[Transcribed page contents]

========

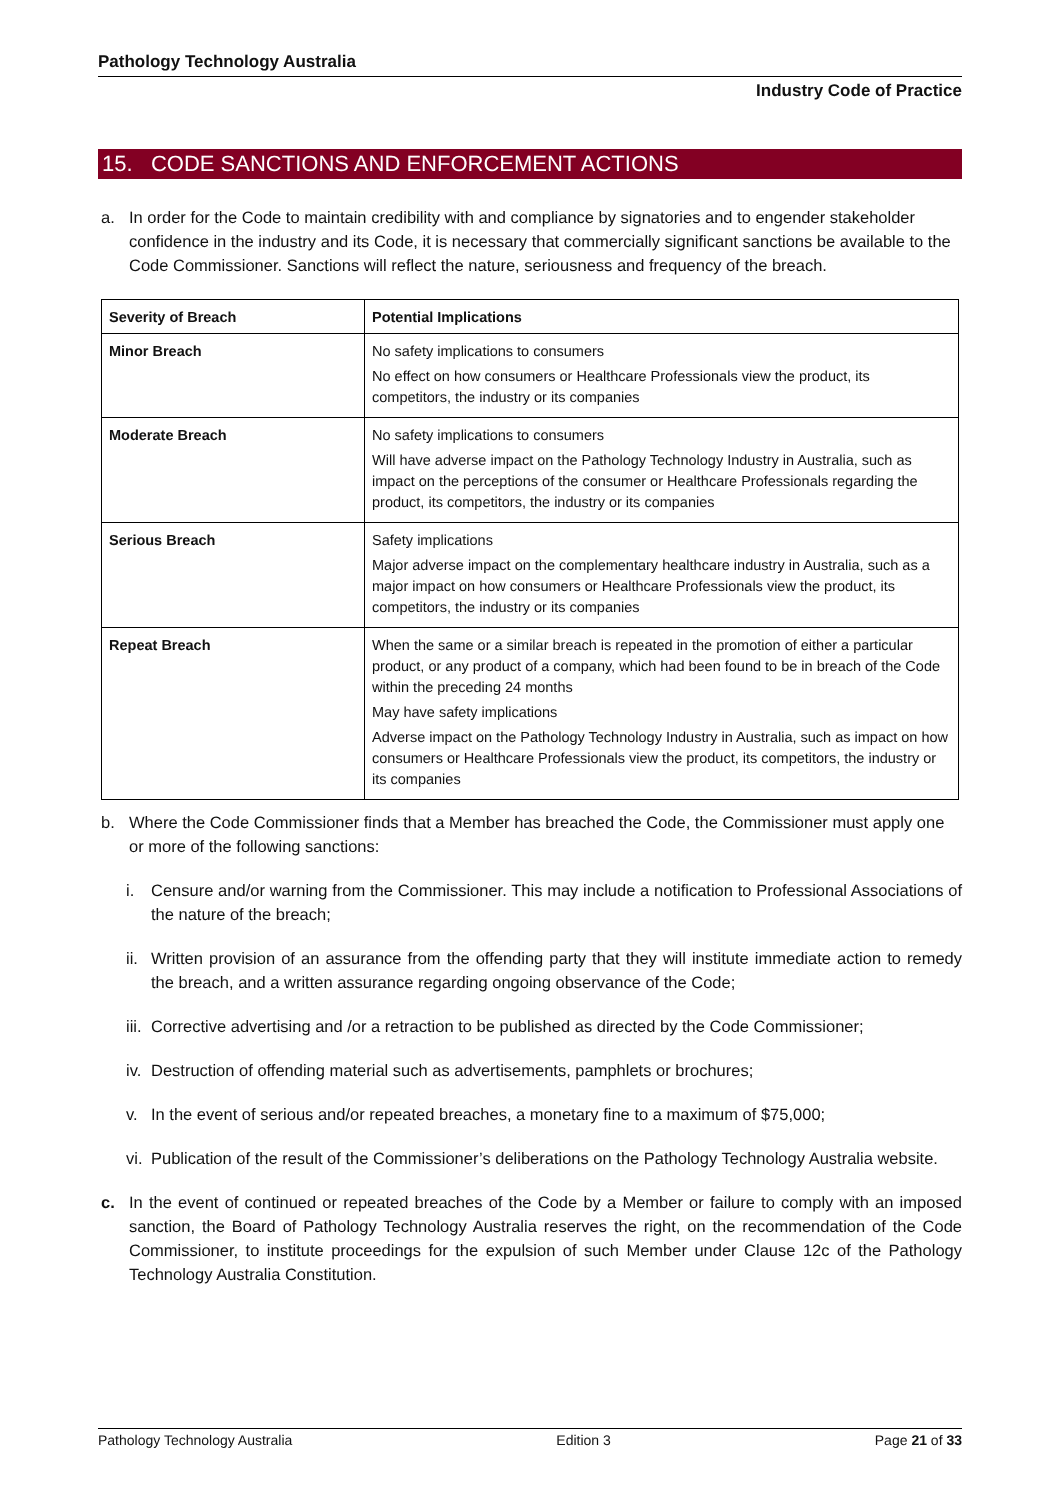Pathology Technology Australia
Industry Code of Practice
15. CODE SANCTIONS AND ENFORCEMENT ACTIONS
a. In order for the Code to maintain credibility with and compliance by signatories and to engender stakeholder confidence in the industry and its Code, it is necessary that commercially significant sanctions be available to the Code Commissioner. Sanctions will reflect the nature, seriousness and frequency of the breach.
| Severity of Breach | Potential Implications |
| --- | --- |
| Minor Breach | No safety implications to consumers No effect on how consumers or Healthcare Professionals view the product, its competitors, the industry or its companies |
| Moderate Breach | No safety implications to consumers Will have adverse impact on the Pathology Technology Industry in Australia, such as impact on the perceptions of the consumer or Healthcare Professionals regarding the product, its competitors, the industry or its companies |
| Serious Breach | Safety implications Major adverse impact on the complementary healthcare industry in Australia, such as a major impact on how consumers or Healthcare Professionals view the product, its competitors, the industry or its companies |
| Repeat Breach | When the same or a similar breach is repeated in the promotion of either a particular product, or any product of a company, which had been found to be in breach of the Code within the preceding 24 months May have safety implications Adverse impact on the Pathology Technology Industry in Australia, such as impact on how consumers or Healthcare Professionals view the product, its competitors, the industry or its companies |
b. Where the Code Commissioner finds that a Member has breached the Code, the Commissioner must apply one or more of the following sanctions:
i. Censure and/or warning from the Commissioner. This may include a notification to Professional Associations of the nature of the breach;
ii. Written provision of an assurance from the offending party that they will institute immediate action to remedy the breach, and a written assurance regarding ongoing observance of the Code;
iii. Corrective advertising and /or a retraction to be published as directed by the Code Commissioner;
iv. Destruction of offending material such as advertisements, pamphlets or brochures;
v. In the event of serious and/or repeated breaches, a monetary fine to a maximum of $75,000;
vi. Publication of the result of the Commissioner’s deliberations on the Pathology Technology Australia website.
c. In the event of continued or repeated breaches of the Code by a Member or failure to comply with an imposed sanction, the Board of Pathology Technology Australia reserves the right, on the recommendation of the Code Commissioner, to institute proceedings for the expulsion of such Member under Clause 12c of the Pathology Technology Australia Constitution.
Pathology Technology Australia Edition 3 Page 21 of 33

========

> **Requirement**:
What belongs in the answer is each line of the data that has the word "event".

> **Completed task**:
v. In the event of serious and/or repeated breaches, a monetary fine to a maximum of $75,000;
c. In the event of continued or repeated breaches of the Code by a Member or failure to comply with an imposed sanction, the Board of Pathology Technology Australia reserves the right, on the recommendation of the Code Commissioner, to institute proceedings for the expulsion of such Member under Clause 12c of the Pathology Technology Australia Constitution.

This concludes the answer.